In 2013, Ishikawa signed with the Baltimore Orioles and spent the first part of the season in the minors. He was called up to the majors in June that year, appeared in a handful of games and was designated for assignment - getting claimed off waivers by the New York Yankees.

Ishikawa played all of one game for the Yanks in July and was again designated for assignment. No other team picked him up, but later that month he signed a free agent contract with the Chicago White Sox. He spent the rest of the season in the minors and began to consider retirement.

ONE MORE GO 

Ishikawa instead decided to accept an invitation by the Pittsburgh Pirates to 2014 spring training camp. While the Pirates' first-base prospect struggled, Ishikawa came up big and made the Opening Day roster as the starting first baseman.

However, the batting average did not come around, with Ishikawa hitting just .206 with one home run in 15 games. After the Pirates traded for first baseman Ike Davis from the Mets, Ishikawa was once again designated for assignment just over two weeks into the 2014 season. After no other team showed interest, Ishikawa turned down another minor league role and became a free agent.

At age 30, Ishikawa decided to sign a minor league deal with his original club, the Giants. Unfortunately, he languished most of the season on the bench at Triple-A Fresno.
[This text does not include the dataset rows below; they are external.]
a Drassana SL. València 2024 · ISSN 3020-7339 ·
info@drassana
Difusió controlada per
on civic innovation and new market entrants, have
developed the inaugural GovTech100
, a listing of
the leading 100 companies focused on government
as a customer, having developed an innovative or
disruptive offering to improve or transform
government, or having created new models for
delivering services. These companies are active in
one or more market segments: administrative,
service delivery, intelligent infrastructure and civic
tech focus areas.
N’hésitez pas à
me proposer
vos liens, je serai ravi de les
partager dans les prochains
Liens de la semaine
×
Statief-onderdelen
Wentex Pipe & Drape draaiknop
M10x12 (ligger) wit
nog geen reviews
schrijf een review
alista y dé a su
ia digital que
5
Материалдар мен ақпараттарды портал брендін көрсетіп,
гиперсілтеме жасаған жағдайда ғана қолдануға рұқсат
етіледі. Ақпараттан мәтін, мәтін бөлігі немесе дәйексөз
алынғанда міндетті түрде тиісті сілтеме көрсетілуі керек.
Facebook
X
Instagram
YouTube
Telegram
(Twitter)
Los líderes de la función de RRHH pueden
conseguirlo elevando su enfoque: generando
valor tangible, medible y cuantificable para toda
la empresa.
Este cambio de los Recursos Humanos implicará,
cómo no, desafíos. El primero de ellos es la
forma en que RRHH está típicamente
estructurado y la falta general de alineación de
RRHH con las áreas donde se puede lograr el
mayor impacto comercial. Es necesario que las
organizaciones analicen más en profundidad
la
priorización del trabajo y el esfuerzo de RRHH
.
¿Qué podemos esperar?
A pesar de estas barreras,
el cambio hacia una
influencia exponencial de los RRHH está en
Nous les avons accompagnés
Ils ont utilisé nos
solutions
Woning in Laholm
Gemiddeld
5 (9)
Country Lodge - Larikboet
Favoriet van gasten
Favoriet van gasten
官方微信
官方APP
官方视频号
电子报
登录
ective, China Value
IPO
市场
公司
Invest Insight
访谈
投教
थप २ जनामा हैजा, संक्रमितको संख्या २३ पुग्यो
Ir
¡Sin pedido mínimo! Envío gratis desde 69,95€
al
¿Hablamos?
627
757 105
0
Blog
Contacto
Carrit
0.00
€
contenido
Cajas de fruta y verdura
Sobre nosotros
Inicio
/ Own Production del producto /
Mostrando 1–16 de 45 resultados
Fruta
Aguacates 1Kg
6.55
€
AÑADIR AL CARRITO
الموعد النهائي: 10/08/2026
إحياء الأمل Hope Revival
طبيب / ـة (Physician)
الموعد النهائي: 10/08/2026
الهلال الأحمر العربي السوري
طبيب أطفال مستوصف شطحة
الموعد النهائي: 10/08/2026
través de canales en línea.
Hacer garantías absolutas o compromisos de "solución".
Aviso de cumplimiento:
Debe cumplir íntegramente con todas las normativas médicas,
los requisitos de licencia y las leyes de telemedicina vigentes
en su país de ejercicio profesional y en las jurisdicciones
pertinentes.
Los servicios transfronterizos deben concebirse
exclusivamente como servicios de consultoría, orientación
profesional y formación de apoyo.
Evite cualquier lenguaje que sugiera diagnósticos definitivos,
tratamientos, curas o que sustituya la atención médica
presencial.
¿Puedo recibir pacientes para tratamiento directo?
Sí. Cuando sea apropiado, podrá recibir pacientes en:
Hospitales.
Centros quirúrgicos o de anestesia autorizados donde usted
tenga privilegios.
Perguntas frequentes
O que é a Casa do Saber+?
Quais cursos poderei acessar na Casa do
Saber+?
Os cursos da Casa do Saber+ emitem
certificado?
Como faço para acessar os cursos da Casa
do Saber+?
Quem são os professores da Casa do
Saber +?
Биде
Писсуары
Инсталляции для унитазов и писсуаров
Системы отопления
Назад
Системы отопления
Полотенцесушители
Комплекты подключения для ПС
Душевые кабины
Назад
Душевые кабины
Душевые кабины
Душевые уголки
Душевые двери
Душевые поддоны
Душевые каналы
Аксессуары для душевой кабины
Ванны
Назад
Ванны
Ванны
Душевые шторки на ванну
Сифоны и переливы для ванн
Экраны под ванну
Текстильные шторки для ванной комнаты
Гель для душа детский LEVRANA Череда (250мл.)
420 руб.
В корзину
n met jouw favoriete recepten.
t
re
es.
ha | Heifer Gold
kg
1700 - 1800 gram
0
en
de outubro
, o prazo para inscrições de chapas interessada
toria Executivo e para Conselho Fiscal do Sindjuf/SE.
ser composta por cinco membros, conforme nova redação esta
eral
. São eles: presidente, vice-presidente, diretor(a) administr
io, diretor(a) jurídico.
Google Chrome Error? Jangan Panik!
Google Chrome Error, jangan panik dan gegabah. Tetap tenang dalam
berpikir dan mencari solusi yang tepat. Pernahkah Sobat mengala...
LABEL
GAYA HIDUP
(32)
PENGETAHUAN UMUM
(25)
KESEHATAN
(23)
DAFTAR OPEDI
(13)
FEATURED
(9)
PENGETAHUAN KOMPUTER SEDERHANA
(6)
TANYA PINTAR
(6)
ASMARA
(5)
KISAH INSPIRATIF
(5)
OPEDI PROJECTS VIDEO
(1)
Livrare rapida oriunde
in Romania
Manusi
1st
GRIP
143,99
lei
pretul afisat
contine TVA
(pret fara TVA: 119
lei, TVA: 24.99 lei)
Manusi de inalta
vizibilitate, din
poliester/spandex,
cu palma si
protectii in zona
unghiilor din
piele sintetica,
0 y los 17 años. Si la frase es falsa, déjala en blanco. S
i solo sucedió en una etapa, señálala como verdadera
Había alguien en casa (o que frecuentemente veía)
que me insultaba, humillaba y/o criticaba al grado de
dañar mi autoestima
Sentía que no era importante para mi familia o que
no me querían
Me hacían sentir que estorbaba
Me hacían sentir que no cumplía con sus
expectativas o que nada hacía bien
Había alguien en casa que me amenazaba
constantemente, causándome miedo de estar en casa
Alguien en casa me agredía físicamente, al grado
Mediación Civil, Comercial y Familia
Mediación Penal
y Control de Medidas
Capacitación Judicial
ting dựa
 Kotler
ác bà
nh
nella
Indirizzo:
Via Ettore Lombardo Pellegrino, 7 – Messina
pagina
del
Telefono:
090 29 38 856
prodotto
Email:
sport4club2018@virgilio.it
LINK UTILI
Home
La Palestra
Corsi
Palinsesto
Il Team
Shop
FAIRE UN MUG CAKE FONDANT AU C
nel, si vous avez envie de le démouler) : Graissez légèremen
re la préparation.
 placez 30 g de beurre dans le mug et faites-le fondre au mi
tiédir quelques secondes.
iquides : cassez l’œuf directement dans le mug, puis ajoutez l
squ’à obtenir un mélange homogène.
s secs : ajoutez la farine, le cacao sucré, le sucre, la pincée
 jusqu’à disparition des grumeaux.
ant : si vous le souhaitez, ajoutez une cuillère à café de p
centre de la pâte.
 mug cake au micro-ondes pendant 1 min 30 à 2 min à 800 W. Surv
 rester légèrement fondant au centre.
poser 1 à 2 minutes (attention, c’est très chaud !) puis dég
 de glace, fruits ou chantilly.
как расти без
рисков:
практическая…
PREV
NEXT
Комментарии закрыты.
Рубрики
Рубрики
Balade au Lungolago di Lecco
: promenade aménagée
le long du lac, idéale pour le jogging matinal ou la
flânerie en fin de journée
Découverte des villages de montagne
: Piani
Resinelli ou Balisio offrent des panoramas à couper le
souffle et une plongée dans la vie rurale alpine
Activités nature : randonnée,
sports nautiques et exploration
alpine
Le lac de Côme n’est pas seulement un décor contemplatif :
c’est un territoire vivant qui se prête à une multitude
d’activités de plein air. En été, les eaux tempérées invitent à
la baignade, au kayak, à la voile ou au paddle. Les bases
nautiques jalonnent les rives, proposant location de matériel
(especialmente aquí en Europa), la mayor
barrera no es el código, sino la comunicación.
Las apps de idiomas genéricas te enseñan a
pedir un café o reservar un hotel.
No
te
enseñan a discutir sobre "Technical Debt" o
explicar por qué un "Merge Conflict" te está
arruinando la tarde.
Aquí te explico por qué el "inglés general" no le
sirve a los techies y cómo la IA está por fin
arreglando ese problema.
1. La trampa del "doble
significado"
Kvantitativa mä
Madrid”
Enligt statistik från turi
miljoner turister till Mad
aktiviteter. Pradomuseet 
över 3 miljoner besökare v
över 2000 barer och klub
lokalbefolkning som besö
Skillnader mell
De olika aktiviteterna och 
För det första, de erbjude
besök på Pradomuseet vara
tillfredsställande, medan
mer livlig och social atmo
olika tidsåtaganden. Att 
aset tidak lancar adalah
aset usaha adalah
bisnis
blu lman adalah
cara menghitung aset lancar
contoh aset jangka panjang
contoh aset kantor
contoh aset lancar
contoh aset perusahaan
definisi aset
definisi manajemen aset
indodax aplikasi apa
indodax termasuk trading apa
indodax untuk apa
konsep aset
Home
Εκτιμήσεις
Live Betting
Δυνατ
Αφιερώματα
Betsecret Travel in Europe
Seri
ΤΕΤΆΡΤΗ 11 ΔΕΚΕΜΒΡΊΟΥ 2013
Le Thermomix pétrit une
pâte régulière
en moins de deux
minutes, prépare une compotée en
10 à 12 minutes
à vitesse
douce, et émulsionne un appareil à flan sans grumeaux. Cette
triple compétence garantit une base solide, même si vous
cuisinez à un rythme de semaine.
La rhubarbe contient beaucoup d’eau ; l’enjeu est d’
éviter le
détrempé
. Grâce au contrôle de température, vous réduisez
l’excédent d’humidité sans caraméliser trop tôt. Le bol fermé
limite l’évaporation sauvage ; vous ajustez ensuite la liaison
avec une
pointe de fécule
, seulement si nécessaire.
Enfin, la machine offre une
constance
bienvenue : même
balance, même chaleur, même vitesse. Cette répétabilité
Retirement was knocking on the door.

In July, the Giants once again promoted him to the major league club after the injury to starting first baseman Michael Morse. Late in the season, with outfielder Angel Pagan out for the season and other outfielders performing poorly, Ishikawa was inserted into the left field spot even though he had little experience at the position.

REDEMPTION

In the 2014 Wild Card game, he had the pleasure of facing the team that let him go earlier in the season - the former Pirates Opening Day starting first-baseman was now the Giants starting left-fielder. After the Wild Card win, Ishikawa continued to play and hit well in the Division Series against the Nationals and in the Championship Series against the Cardinals.

It all almost went all downhill in Game 5, when Ishikawa misplayed a line drive that should have been an out into a run-scoring play for the Cardinals. He was going to be the goat, the guy who shouldn't have been playing left to begin with.

Until the bottom of the ninth. Ishikawa sent a ball over the right field wall, sent the Giants into the World Series and became a baseball immortal - joining just eight other players in MLB history to hit a home run to win a post-season series. Ishikawa also joins Bobby Thomson's "Shot Heard 'Round The World" pennant-winning home run blast in 1951 in the annals of Giants history.

"I didn't think earlier this year I'd be here in this moment," said Ishikawa as players celebrated on the field and fans rejoiced in the stands. "I thank the Giants for the opportunity and for the second chance."